Kein anderer Politiker kann Erdogan so gefährlich werden wie Gül. Meral Aksener, die Chefin der neuen rechtspopulistischen Partei Iyi Parti, wildert zwar mit Erfolg in der konservativen Stammwählerschaft der AKP, wird aber als knallharte Nationalistin und ehemalige Innenministerin von den Kurden abgelehnt, die mehr als zehn Prozent der türkischen Wähler stellen. Der charismatische Chef der legalen Kurdenpartei HDP, Selahattin Demirtas, sitzt im Gefängnis. Kemal Kilicdaroglu, als Chef der säkularistischen Partei CHP nominell der Oppositionsführer, ist farblos. Eine gemeinsame Mobilisierung der Erdogan-kritischen Wähler ist weder mit Aksener noch mit Kilicdaroglu möglich.
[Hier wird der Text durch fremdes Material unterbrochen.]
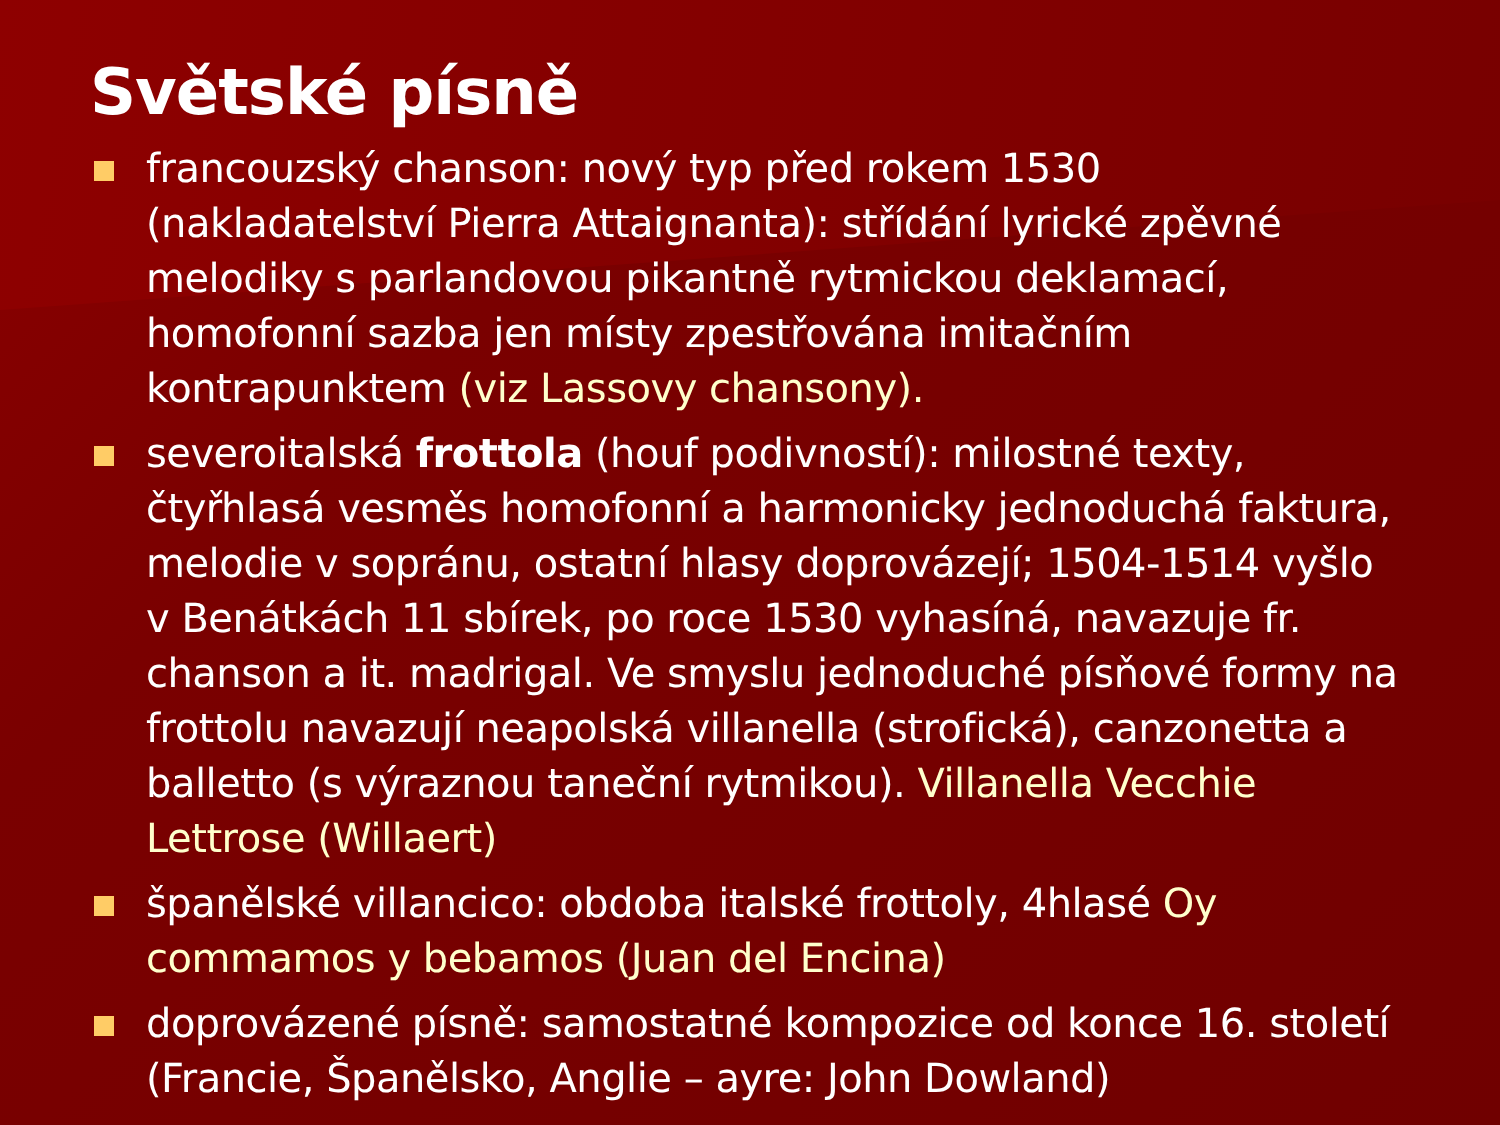Světské písně
francouzský chanson: nový typ před rokem 1530 (nakladatelství Pierra Attaignanta): střídání lyrické zpěvné melodiky s parlandovou pikantně rytmickou deklamací, homofonní sazba jen místy zpestřována imitačním kontrapunktem (viz Lassovy chansony).
severoitalská frottola (houf podivností): milostné texty, čtyřhlasá vesměs homofonní a harmonicky jednoduchá faktura, melodie v sopránu, ostatní hlasy doprovázejí; 1504-1514 vyšlo v Benátkách 11 sbírek, po roce 1530 vyhasíná, navazuje fr. chanson a it. madrigal. Ve smyslu jednoduché písňové formy na frottolu navazují neapolská villanella (strofická), canzonetta a balletto (s výraznou taneční rytmikou). Villanella Vecchie Lettrose (Willaert)
španělské villancico: obdoba italské frottoly, 4hlasé Oy commamos y bebamos (Juan del Encina)
doprovázené písně: samostatné kompozice od konce 16. století (Francie, Španělsko, Anglie – ayre: John Dowland)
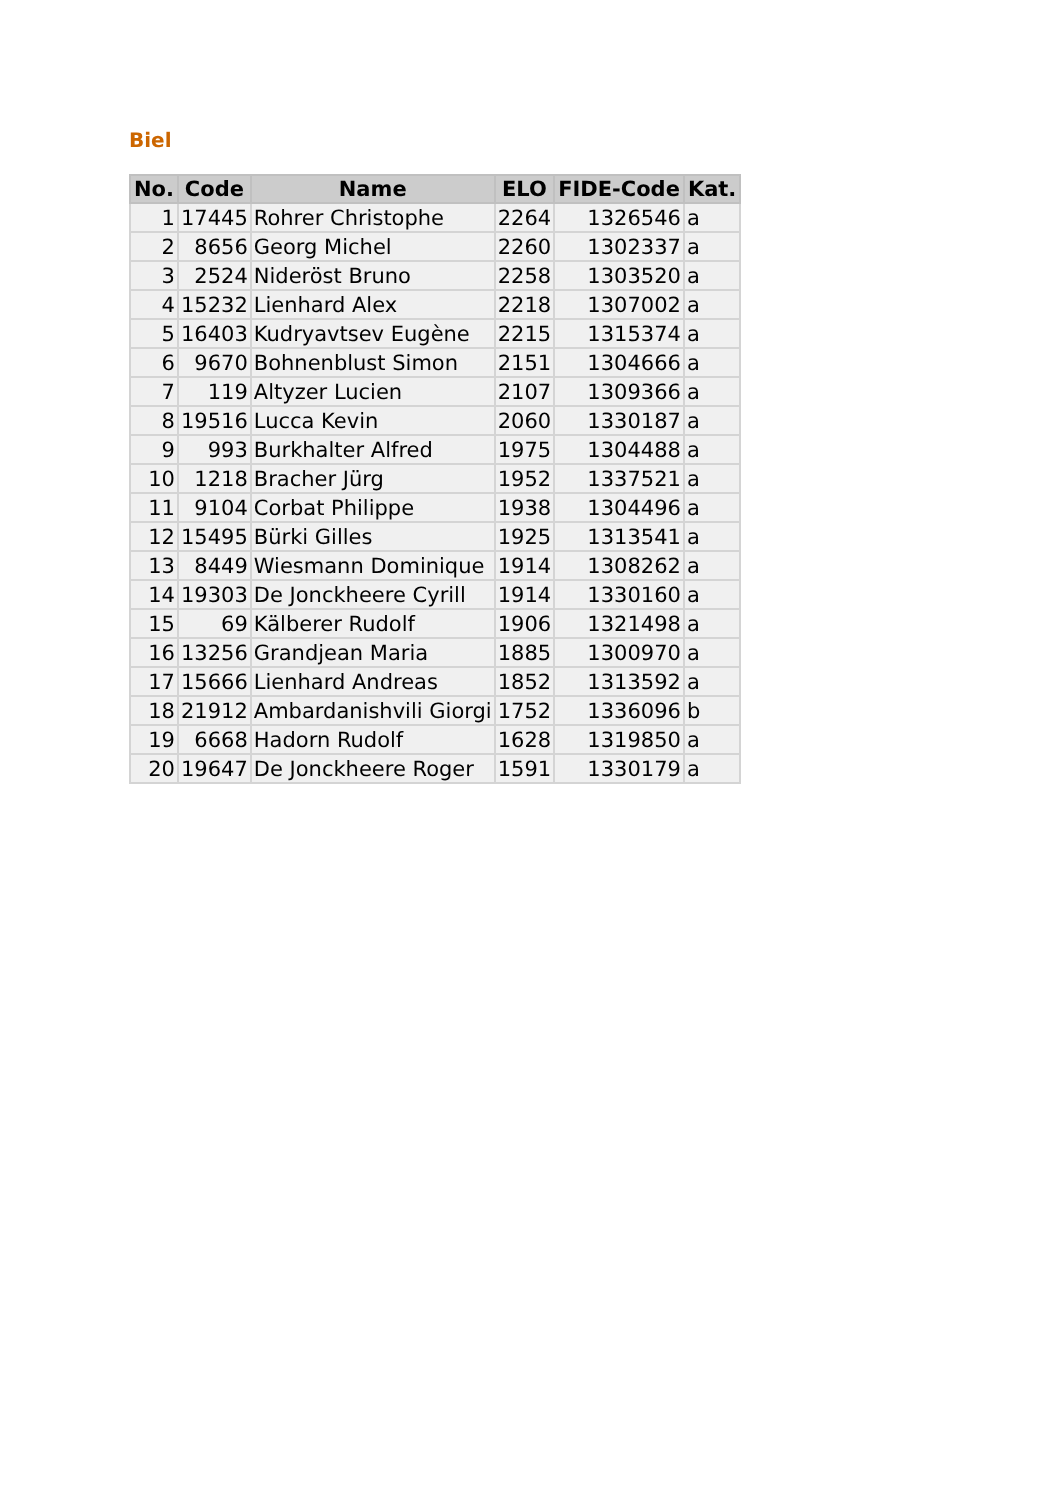Biel
| No. | Code | Name | ELO | FIDE-Code | Kat. |
| --- | --- | --- | --- | --- | --- |
| 1 | 17445 | Rohrer Christophe | 2264 | 1326546 | a |
| 2 | 8656 | Georg Michel | 2260 | 1302337 | a |
| 3 | 2524 | Nideröst Bruno | 2258 | 1303520 | a |
| 4 | 15232 | Lienhard Alex | 2218 | 1307002 | a |
| 5 | 16403 | Kudryavtsev Eugène | 2215 | 1315374 | a |
| 6 | 9670 | Bohnenblust Simon | 2151 | 1304666 | a |
| 7 | 119 | Altyzer Lucien | 2107 | 1309366 | a |
| 8 | 19516 | Lucca Kevin | 2060 | 1330187 | a |
| 9 | 993 | Burkhalter Alfred | 1975 | 1304488 | a |
| 10 | 1218 | Bracher Jürg | 1952 | 1337521 | a |
| 11 | 9104 | Corbat Philippe | 1938 | 1304496 | a |
| 12 | 15495 | Bürki Gilles | 1925 | 1313541 | a |
| 13 | 8449 | Wiesmann Dominique | 1914 | 1308262 | a |
| 14 | 19303 | De Jonckheere Cyrill | 1914 | 1330160 | a |
| 15 | 69 | Kälberer Rudolf | 1906 | 1321498 | a |
| 16 | 13256 | Grandjean Maria | 1885 | 1300970 | a |
| 17 | 15666 | Lienhard Andreas | 1852 | 1313592 | a |
| 18 | 21912 | Ambardanishvili Giorgi | 1752 | 1336096 | b |
| 19 | 6668 | Hadorn Rudolf | 1628 | 1319850 | a |
| 20 | 19647 | De Jonckheere Roger | 1591 | 1330179 | a |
Wohl aber mit Abdullah Gül. Seine Kandidatur würde alle Kalkulationen Erdogans über den Haufen werfen. „Die Iyi Parti, die CHP und die MHP sollten sich hinter Gül stellen, das wäre was“, sagt ein kurdischer Händler aus Istanbul. „Wenn alle auf Gül setzen, dann ist es vorbei mit Erdogan.“

Vielleicht hat sich Erdogan verzockt

Um Präsident zu werden, braucht ein Kandidat mindestens 50 Prozent der Stimmen. Erdogan will das Ziel am ersten Wahlgang am 24. Juni erreichen – Güls Bewerbung könnte sicherstellen, dass daraus nichts wird. In einer Stichwahl Anfang Juli könnte Gül zum gemeinsamen Kandidaten der Opposition werden. Dann hätte sich Erdogan, der die vergangenen Jahre alles in die angestrebten präsidialen Vollmachten gesteckt hat, verzockt. Laut den Umfragen kann sich Erdogan selbst ohne Gegenkandidatur Güls nicht sicher sein, dass er die 50-Prozent-Marke erreicht. Mit Abdullah Gül im Rennen würden seine Chancen drastisch sinken.

Antreten könnte Gül als Kandidat der kleinen islamistischen Saadet-Partei. Ironischerweise ist die Saadet die politische Nachfolgerin jener Islamisten-Organisation, aus der Gül und Erdogan vor fast 20 Jahren ausstiegen, um die AKP zu gründen. Damals galt die Saadet als verknöcherter Altherren-Verein, doch heute positioniert sich die Partei geschickt als rechte Reform-Alternative zur AKP. Die Saadet-Partei „streut Sand in Erdogans Getriebe“, schrieb der Kolumnist Ahmet Hakan kürzlich in der „Hürriyet“. Parteichef Temel Karamollaoglu will in den nächsten Tagen mit Gül reden.

Die Kandidatur steht Gül also offen. Aber wird er es wagen? Millionen Menschen in der Türkei warten auf ein Wort von ihm.